Reunidas na tarde desta segunda-feira, 21, na sede da CTB, as centrais sindicais definiram posicionamento contrário a proposta do governo Ranolfo de reajuste do Salário Mínimo do RS em apenas 7,7% para o ano de 2022, já que ela sequer repõe a inflação do período que fora de 10,6%.

DIÁLOGO PARA SOLUÇÃO

As centrais sindicais terão uma reunião nesta terça, às 8h30, com o presidente da Assembleia Legislativa do RS, Valdeci Oliveira.
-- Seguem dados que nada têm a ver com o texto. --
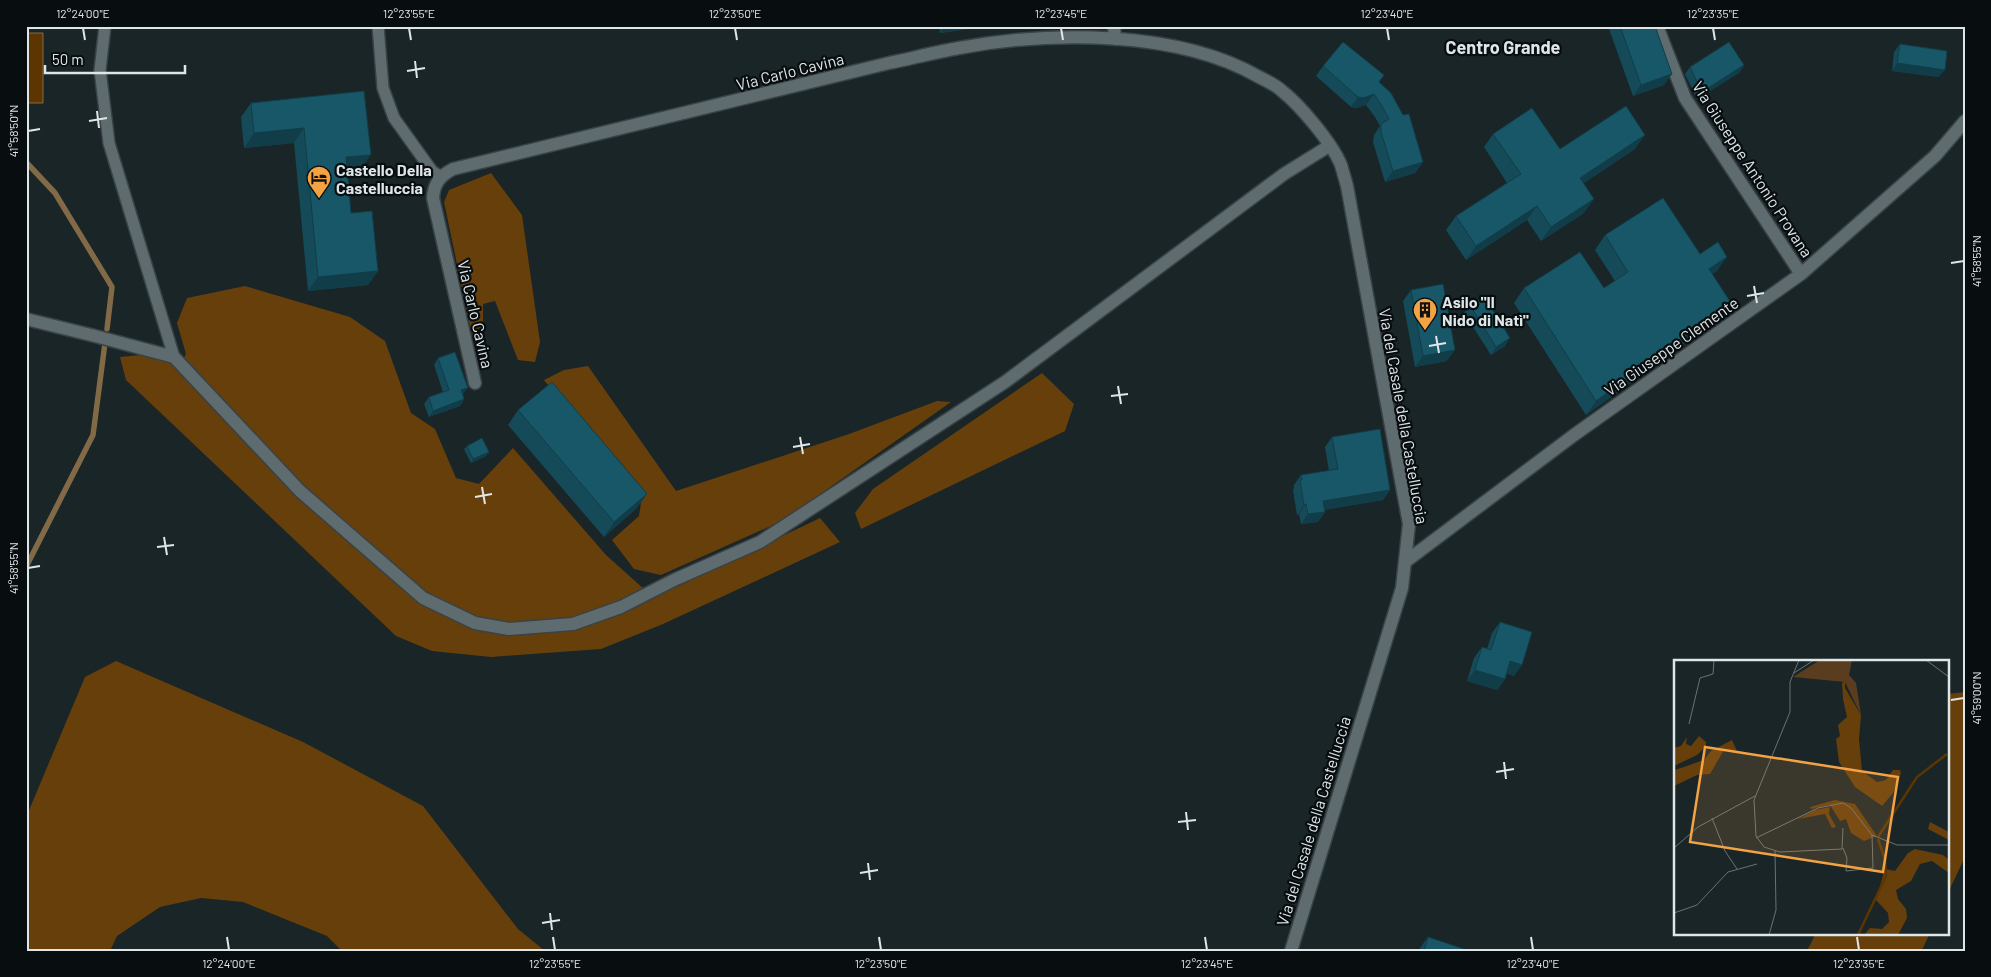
<svg xmlns="http://www.w3.org/2000/svg" width="1991" height="977" font-family="Barlow,sans-serif">
  <style>
    .forest { fill: #673f0b }
    .water { fill: #5c3500; stroke: #836a46 }
    .lines { fill: none; stroke-linecap: round; stroke-linejoin: round }
    .stream { stroke: #836a46; stroke-width: 5.5 }
    .service-casing { stroke: #394245; stroke-width: 14 }
    .minor-casing { stroke: #394245; stroke-width: 15 }
    .service { stroke: #5f6c6f; stroke-width: 11 }
    .minor { stroke: #5f6c6f; stroke-width: 12 }
    .wall { fill: #154b59 }
    .shaded-wall { fill: #113d48 }
    .building { fill: #185767; stroke: #113d48 }
    .ticks { fill: none; stroke: #dfe6e8; stroke-width: 2 }
    .labels { text-anchor: middle; dominant-baseline: central; stroke-width: 4.5; stroke-linejoin: round; paint-order: stroke }
    .street-label { font-size: 16px; fill: #dfe6e8; stroke: #080d0f }
    .poi-label { font-size: 16px; font-weight: bold; fill: #dfe6e8; stroke: #080d0f; text-anchor: start }
    .neighbourhood-label { font-size: 18px; font-weight: bold; fill: #dfe6e8; stroke: #080d0f }
    .inset-river { fill: none; stroke: #5c3500; stroke-width: 2.5 }
    .inset-road { fill: none; stroke: #697275; stroke-width: 1 }
    .view { fill: #f4a344; fill-opacity: 0.15; stroke: #f4a344; stroke-width: 2.5 }
    .inset-edge { fill: none; stroke: #dfe6e8; stroke-width: 2.5 }
    .neatline { fill: none; stroke: #dfe6e8; stroke-width: 2 }
    .ticks-label { font-size: 12px; text-anchor: middle; fill: #dfe6e8 }
  </style>
  <rect width="100%" height="100%" fill="#1a2528"/>
  <!-- forest -->
  <path class="forest" d="M 491,173 L 522,215 L 540,342 L 535,362 L 518,360 L 495,301 L 483,304 L 483,351 L 473,340 L 444,202 L 449,190 Z
    M 245,286 L 350,317 L 385,341 L 411,413 L 435,429 L 456,478 L 479,484 L 513,448 L 606,555 L 645,590 L 678,586 L 820,518 L 840,542 L 663,624 L 601,649 L 491,657 L 432,651 L 396,636 L 126,380 L 120,357 L 150,354 L 180,365 L 186,354 L 177,323 L 187,298 Z
    M 588,366 L 676,491 L 849,434 L 937,401 L 951,402 L 782,521 L 661,575 L 634,569 L 612,540 L 639,516 L 641,503 L 544,380 L 564,370 Z
    M 1042,373 L 1074,404 L 1065,431 L 861,529 L 855,513 L 873,489 Z
    M 116,661 L 303,742 L 423,806 L 518,929 L 545,951 L 342,951 L 327,936 L 243,902 L 201,898 L 160,907 L 117,936 L 110,951 L 26,951 L 27,815 L 85,677 Z
    M 1965,692 L 1965,857 L 1947,895 L 1947,694 Z
    M 1816,933 L 1930,933 L 1923,948 L 1919,951 L 1807,951 Z"/>
  <!-- water -->
  <path class="water" d="M 26,33 L 43,33 L 43,103 L 26,103 Z"/>
  <g class="lines">
    <!-- stream -->
    <path class="stream" d="M 26,162 L 55,193 L 112,287 L 107,329
      M 26,567 L 93,435 L 105,343"/>
    <defs>
      <path id="service" d="M 105,26 L 100,70 L 109,143 L 174,357
        M 378,26 L 383,88 L 394,118 L 432,171 L 441,177"/>
      <path id="minor" d="M 1114,26 L 1115,39
        M 1657,26 L 1685,98 L 1801,274
        M 26,319 L 95,336 L 174,357 L 300,491 L 423,598 L 475,623 L 509,629 L 573,624 L 621,607 L 676,579 L 760,542 L 1005,382 L 1284,174 L 1329,146
        M 475,383 L 433,198 C 434,183 440,176 453,169 L 889,63 C 913,58 936,52 959,48 C 1050,31 1178,30 1259,77 C 1267,81 1276,85 1282,91 C 1300,105 1332,143 1341,165 C 1343,172 1345,179 1347,186 L 1409,524 L 1402,588 L 1291,951
        M 1405,562 L 1574,435 L 1801,274 L 1935,156 L 1965,121"/>
    </defs>
    <!-- service casing -->
    <use href="#service" class="service-casing"/>
    <!-- minor casing -->
    <use href="#minor" class="minor-casing"/>
    <!-- service -->
    <use href="#service" class="service"/>
    <!-- minor -->
    <use href="#minor" class="minor"/>
  </g>
  <!-- wall -->
  <path class="wall" d="M 939,26 L 989,26 L 940,33 Z
    M 1608,26 L 1655,26 L 1664,85 L 1633,96 Z
    M 1900,44 L 1939,77 L 1892,71 L 1894,52 Z
    M 1744,65 L 1739,73 L 1697,99 L 1685,74 L 1690,67 Z
    M 1323,66 L 1380,82 L 1423,162 L 1415,173 L 1385,182 L 1373,142 L 1374,135 L 1380,126 L 1375,117 L 1366,105 L 1356,108 L 1351,107 L 1316,76 Z
    M 364,91 L 360,170 L 347,171 L 351,213 L 378,271 L 368,285 L 308,291 L 294,143 L 244,148 L 241,117 L 251,103 Z
    M 1493,134 L 1560,149 L 1635,149 L 1584,183 L 1584,213 L 1541,241 L 1527,220 L 1466,260 L 1446,230 L 1456,216 L 1507,183 L 1484,147 Z
    M 1605,235 L 1700,254 L 1717,271 L 1712,274 L 1731,303 L 1721,317 L 1586,415 L 1514,303 L 1524,288 L 1604,288 L 1615,281 L 1595,250 Z
    M 1411,290 L 1447,361 L 1415,367 L 1403,301 Z
    M 1470,305 L 1505,346 L 1491,355 L 1464,313 Z
    M 438,358 L 463,394 L 464,399 L 460,406 L 429,417 L 424,404 L 429,397 L 443,392 L 434,365 Z
    M 518,410 L 637,508 L 604,537 L 508,425 Z
    M 1332,437 L 1390,490 L 1383,500 L 1324,510 L 1325,512 L 1318,522 L 1301,524 L 1299,514 L 1297,515 L 1293,490 L 1294,488 L 1294,485 L 1301,475 L 1329,471 L 1325,447 Z
    M 467,446 L 489,452 L 486,456 L 471,463 L 464,449 Z
    M 1500,622 L 1514,676 L 1507,673 L 1505,679 L 1497,690 L 1467,681 L 1474,658 L 1482,647 L 1487,649 L 1492,633 Z
    M 1428,937 L 1470,951 L 1420,951 L 1420,948 Z"/>
  <!-- shaded-wall -->
  <path class="shaded-wall" d="M 945,26 L 989,26 L 940,33 Z
    M 1897,63 L 1945,70 L 1939,77 L 1892,71 Z
    M 1744,65 L 1739,73 L 1697,99 L 1702,92 Z
    M 1672,74 L 1664,85 L 1633,96 L 1641,85 Z
    M 1374,94 L 1366,105 L 1356,108 L 1351,107 L 1358,97 Z
    M 304,128 L 294,143 L 244,148 L 254,133 Z
    M 1645,135 L 1635,149 L 1570,192 L 1580,178 Z
    M 371,155 L 360,170 L 336,172 L 346,157 Z
    M 1423,162 L 1415,173 L 1385,182 L 1393,171 Z
    M 1594,199 L 1584,213 L 1541,241 L 1551,227 Z
    M 1537,206 L 1527,220 L 1466,260 L 1476,246 Z
    M 1727,257 L 1717,271 L 1699,283 L 1709,269 Z
    M 378,271 L 368,285 L 308,291 L 318,277 Z
    M 1731,303 L 1721,317 L 1586,415 L 1596,401 Z
    M 1510,338 L 1505,346 L 1491,355 L 1496,347 Z
    M 1455,350 L 1447,361 L 1415,367 L 1423,356 Z
    M 468,388 L 463,394 L 457,396 L 461,390 Z
    M 464,399 L 460,406 L 429,417 L 433,411 Z
    M 489,452 L 486,456 L 471,463 L 473,459 Z
    M 1390,490 L 1383,500 L 1316,511 L 1323,501 Z
    M 647,494 L 637,508 L 604,537 L 614,522 Z
    M 1306,504 L 1299,514 L 1297,515 L 1304,505 Z
    M 1325,512 L 1318,522 L 1301,524 L 1308,514 Z
    M 1510,661 L 1522,665 L 1514,676 L 1503,672 Z
    M 1475,670 L 1505,679 L 1497,690 L 1467,681 Z"/>
  <!-- building -->
  <path class="building" d="M 1620,26 L 1655,26 L 1672,74 L 1641,85 Z
    M 1343,42 L 1384,75 L 1379,82 L 1391,93 L 1403,115 L 1409,114 L 1423,162 L 1393,171 L 1381,132 L 1381,124 L 1389,119 L 1382,106 L 1374,94 L 1363,98 L 1358,97 L 1323,66 Z
    M 1729,42 L 1744,65 L 1702,92 L 1690,67 Z
    M 1900,44 L 1947,51 L 1945,70 L 1897,63 Z
    M 364,91 L 371,155 L 346,157 L 351,213 L 372,211 L 378,271 L 318,277 L 304,128 L 254,133 L 251,103 Z
    M 1626,106 L 1645,135 L 1580,178 L 1594,199 L 1551,227 L 1537,206 L 1476,246 L 1456,216 L 1521,174 L 1493,134 L 1532,108 L 1560,149 Z
    M 1663,198 L 1700,254 L 1718,242 L 1727,257 L 1709,269 L 1731,303 L 1596,401 L 1524,288 L 1580,252 L 1604,288 L 1628,272 L 1605,235 Z
    M 1443,284 L 1455,350 L 1423,356 L 1411,290 Z
    M 1484,296 L 1510,338 L 1496,347 L 1470,305 Z
    M 455,352 L 468,388 L 461,390 L 464,399 L 433,411 L 429,397 L 449,390 L 438,358 Z
    M 552,382 L 647,494 L 614,522 L 518,410 Z
    M 1380,429 L 1390,490 L 1323,501 L 1325,512 L 1308,514 L 1306,504 L 1304,505 L 1300,480 L 1302,480 L 1301,475 L 1338,469 L 1332,437 Z
    M 482,438 L 489,452 L 473,459 L 467,446 Z
    M 1500,622 L 1532,632 L 1522,665 L 1510,661 L 1505,679 L 1475,670 L 1482,647 L 1491,650 Z
    M 1428,937 L 1470,951 L 1424,951 Z"/>
  <!-- ticks -->
  <path class="ticks" d="M 83,28 L 85,40M 409,28 L 411,40M 735,28 L 737,40M 1061,28 L 1063,40M 1387,28 L 1389,40M 1713,28 L 1715,40M 415,61 L 417,78M 407,71 L 425,68M 97,111 L 99,128M 89,121 L 107,118M 28,131 L 40,129M 1951,263 L 1964,261M 1754,286 L 1757,303M 1747,296 L 1764,293M 1436,336 L 1439,353M 1429,346 L 1446,343M 1118,386 L 1121,404M 1111,396 L 1128,394M 800,437 L 803,454M 793,447 L 810,444M 482,487 L 485,504M 475,497 L 492,494M 164,537 L 167,555M 157,547 L 174,545M 28,568 L 40,566M 1951,700 L 1964,698M 1504,762 L 1506,779M 1496,772 L 1514,769M 1186,812 L 1188,830M 1178,822 L 1196,820M 868,863 L 870,880M 860,873 L 878,870M 550,913 L 552,930M 542,923 L 560,920M 227,937 L 229,950M 553,937 L 555,950M 879,937 L 881,950M 1205,937 L 1207,950M 1531,937 L 1533,950M 1857,937 L 1859,950"/>
  <!-- icons -->
  <defs>
    <symbol id="hotel-pin" viewBox="-11 -11 22 30"><path d="M0 17L-7.5 6A9.5 9.5 0 1 1 7.5 6Z" fill="#f4a344" stroke="#080d0f"/><path d="M-6-4.5h1.5V1H6V5H4.5V3h-9V5H-6ZM-4 0a1.8 1.8 0 1 1 3.6 0ZM.5 0V-2.5h3Q6-2.5 6 0Z" fill="#111"/></symbol>
    <symbol id="building-pin" viewBox="-11 -11 22 30"><path d="M0 17L-7.5 6A9.5 9.5 0 1 1 7.5 6Z" fill="#f4a344" stroke="#080d0f"/><path d="M-4-6H4V6H1V3H-1V6H-4ZM-2.5-4.3h1.7v1.8h-1.7ZM.8-4.3h1.7v1.8H.8ZM-2.5-1h1.7V.8h-1.7ZM.8-1h1.7V.8H.8Z" fill="#111"/></symbol>
  </defs>
  <g fill-rule="evenodd">
    <use href="#hotel-pin" x="305" y="164" width="28" height="38"/>
    <use href="#building-pin" x="1411" y="296" width="28" height="38"/>
  </g>
  <g class="labels">
    <!-- street labels -->
    <g class="street-label">
      <text transform="translate(790 71) rotate(-14)">Via Carlo Cavina</text>
      <text transform="translate(1753 169) rotate(57)">Via Giuseppe Antonio Provana</text>
      <text transform="translate(476 314) rotate(77)">Via Carlo Cavina</text>
      <text transform="translate(1671 346) rotate(-35)">Via Giuseppe Clemente</text>
      <text transform="translate(1404 416) rotate(80)">Via del Casale della Castelluccia</text>
      <text transform="translate(1313 821) rotate(-73)">Via del Casale della Castelluccia</text>
    </g>
    <!-- poi labels -->
    <g class="poi-label">
      <text x="336" y="169">Castello Della<tspan x="336" dy="18">Castelluccia</tspan></text>
      <text x="1442" y="301">Asilo "Il<tspan x="1442" dy="18">Nido di Natì"</tspan></text>
    </g>
    <!-- neighbourhood labels -->
    <g class="neighbourhood-label">
      <text x="1503" y="47">Centro Grande</text>
    </g>
  </g>
  <!-- overview -->
  <g transform="translate(1674 660)">
    <rect width="275" height="275" fill="#1a2528"/>
    <path d="M 146,0 L 178,0 L 175,15 L 182,23 L 187,55 L 171,22 L 119,17 Z" fill="#5a3d1e"/>
    <path d="M 171,21 L 171,28 L 187,55 L 185,79 L 188,111 L 203,122 L 212,120 L 219,110 L 226,110 L 227,113 L 219,133 L 208,146 L 181,127 L 165,102 L 162,79 L 166,76 L 164,65 L 173,57 L 169,39 L 168,23 ZM 25,76 L 32,82 L 32,86 L 23,95 L 0,106 L 0,88 L 7,86 L 13,77 L 12,84 L 17,86 ZM 58,80 L 63,91 L 50,90 L 36,114 L 23,115 L 0,126 L 1,110 L 30,100 L 37,91 ZM 161,140 L 181,144 L 203,176 L 190,181 L 177,173 L 172,159 L 166,161 L 156,145 L 137,149 L 136,147 ZM 156,147 L 155,154 L 162,167 L 158,168 L 151,154 L 124,159 L 141,150 ZM 256,162 L 275,172 L 275,180 L 254,169 ZM 241,189 L 269,195 L 275,200 L 275,213 L 258,201 L 246,204 L 237,221 L 222,230 L 224,239 L 232,249 L 233,258 L 224,275 L 190,275 L 196,268 L 208,269 L 215,262 L 214,253 L 202,240 L 211,209 L 221,211 L 234,193 Z" fill="#673f0b"/>
    <path class="inset-river" d="M 204,177 L 243,117 L 273,94M 184,275 L 212,216 L 211,199 L 204,179"/>
    <path class="inset-road" d="M 125,0 L 116,22 L 116,52 L 80,140 L 82,176 L 90,187 L 106,192 L 168,189 L 169,168M 252,0 L 275,17M 120,13 L 140,0M 15,64 L 26,18 L 39,14 L 40,0M 38,158 L 51,191 L 63,209M 198,175 L 223,185 L 275,185M 82,178 L 144,148 L 169,143 L 177,148 L 198,175 L 199,208 L 172,211 L 173,198 L 169,188M 0,188 L 24,167 L 81,136M 0,253 L 23,245 L 54,212 L 83,204M 95,275 L 102,250 L 101,191"/>
    <path class="view" d="M 31,87 L 224,117 L 209,212 L 16,182 Z"/>
    <rect width="275" height="275" class="inset-edge"/>
  </g>
  <!-- border -->
  <rect width="1991" height="977" fill="none" stroke="#080d0f" stroke-width="55"/>
  <!-- scale -->
  <path d="M45 65v8h140v-8" fill="none" stroke="#dfe6e8" stroke-width="2.5"/>
  <text x="52" y="65" font-size="15" fill="#dfe6e8" stroke="#080d0f" stroke-width="4" paint-order="stroke">50 m</text>
  <rect x="28" y="28" width="1936" height="922" class="neatline"/>
  <g class="ticks-label">
    <text x="83" y="18">12°24'00"E</text>
    <text x="409" y="18">12°23'55"E</text>
    <text x="735" y="18">12°23'50"E</text>
    <text x="1061" y="18">12°23'45"E</text>
    <text x="1387" y="18">12°23'40"E</text>
    <text x="1713" y="18">12°23'35"E</text>
    <text transform="translate(14 131) rotate(-90)" y="4">41°58'50"N</text>
    <text transform="translate(1977 261) rotate(-90)" y="4">41°58'55"N</text>
    <text transform="translate(14 568) rotate(-90)" y="4">41°58'55"N</text>
    <text transform="translate(1977 698) rotate(-90)" y="4">41°59'00"N</text>
    <text x="229" y="968">12°24'00"E</text>
    <text x="555" y="968">12°23'55"E</text>
    <text x="881" y="968">12°23'50"E</text>
    <text x="1207" y="968">12°23'45"E</text>
    <text x="1533" y="968">12°23'40"E</text>
    <text x="1859" y="968">12°23'35"E</text>
  </g>
</svg>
Na oportunidade, pedirão que o poder legislativo assim como os líderes partidários participem na construção de uma proposta que atenda minimamente a reposição das perdas sofridas no último período que já soma 15,58%, se considerarmos o INPC de 2021, que deveria ter sido concedido em fevereiro de 2022, mais a parte do reajuste que ficou para trás na data-base de fevereiro de 2021, esta relativa ao INPC de 2020.

Também foi solicitada reunião com o chefe da Casa Civil, Artur Lemos, com o objetivo de debater o assunto.

Segundo presidente da CTB RS, Guiomar Vidor, as  centrais sindicais não aceitarão o que consideram uma injustiça imposta pelo governo do estado aos mais de 1,5 milhão de trabalhadores e trabalhadoras que dependem do salário mínimo do RS. "São justamente as categorias mais fragilizadas, que sofrem mais com a inflação que está corroendo a renda das suas famílias, gerando miséria e fome. São as domésticas, os motoboys e os assalariados rurais, dentre outras", disse.